Nawiązał potem do aktualnych wydarzeń: - zauważmy, że to wyszydzanie Jezusa trwa w dziejach Kościoła i będzie trwać do końca świata. (…) To wyszydzanie także dzisiaj, na naszych oczach, dokonuje się w aktach ataków na Kościół. Bo kto go atakuje, kto mu bluźni, rani samego Jezusa. Przypomnijmy, że mówił o tym Jezus w czasie nawrócenia św. Pawła. Wtedy Chrystus zapytał przyszłego apostoła: Szawle, Szawle, dlaczego Mnie prześladujesz? Nie pytał o prześladowanie uczniów, tych, którzy w Niego uwierzyli. Ale pyta o siebie, bo utożsamia się z Kościołem, ze swoimi uczniami. I te ostatnie ataki, skierowane wobec Eucharystii, wobec Matki Bożej, są atakami na Chrystusa - podkreślał bp Ignacy.

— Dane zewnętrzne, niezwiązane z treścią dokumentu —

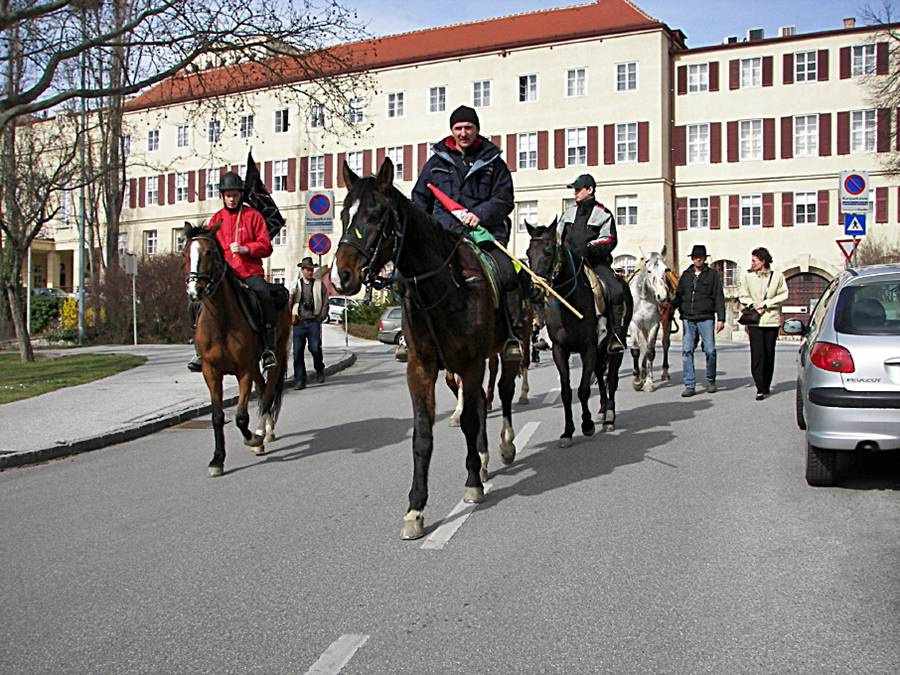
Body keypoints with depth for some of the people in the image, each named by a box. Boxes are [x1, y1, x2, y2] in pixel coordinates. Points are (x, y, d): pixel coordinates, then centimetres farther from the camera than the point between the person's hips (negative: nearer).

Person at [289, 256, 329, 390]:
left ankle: (319, 370, 18)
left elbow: (325, 303, 7)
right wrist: (291, 317, 1)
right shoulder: (295, 284, 12)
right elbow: (289, 303, 14)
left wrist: (321, 318, -2)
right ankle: (300, 380, 6)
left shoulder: (319, 284, 8)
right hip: (299, 322, 2)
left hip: (313, 322, -2)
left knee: (315, 349, -11)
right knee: (298, 352, -1)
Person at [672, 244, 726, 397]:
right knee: (687, 351, -3)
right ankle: (690, 385, 0)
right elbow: (679, 296, 17)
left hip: (706, 319, -3)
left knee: (710, 351, -3)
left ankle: (710, 380, 19)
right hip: (688, 319, 3)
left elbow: (719, 298, 1)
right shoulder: (686, 275, 14)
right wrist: (670, 305, -4)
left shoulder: (713, 275, 5)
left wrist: (721, 318, -7)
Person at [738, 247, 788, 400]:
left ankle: (766, 386, 22)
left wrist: (765, 303, -7)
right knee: (757, 355, -8)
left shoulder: (778, 276, 1)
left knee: (769, 355, 8)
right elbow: (742, 296, 11)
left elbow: (783, 296, 4)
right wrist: (752, 304, -7)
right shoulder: (747, 276, 4)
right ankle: (760, 389, -8)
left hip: (771, 320, 1)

W homilii przypomniał też słowa wypowiedziane przez Jezusa na krzyżu, dające przebaczenie wrogom, a uczniom swoją Matkę.
Dodajmy, że jeszcze przed rozpoczęciem Mszy św. do grona kanoników wałbrzyskiej kapituły został włączony uroczyście ks. Zbigniew Chromy, proboszcz parafii pw. św. Jerzego i MB Różańcowej. Po zakończeniu Eucharystii natomiast poświęcono sztandar, a potem uczestnicy uroczystości przeszli do kaplicy pw. MB Bolesnej, patronki Wałbrzycha i kapituły kolegiackiej.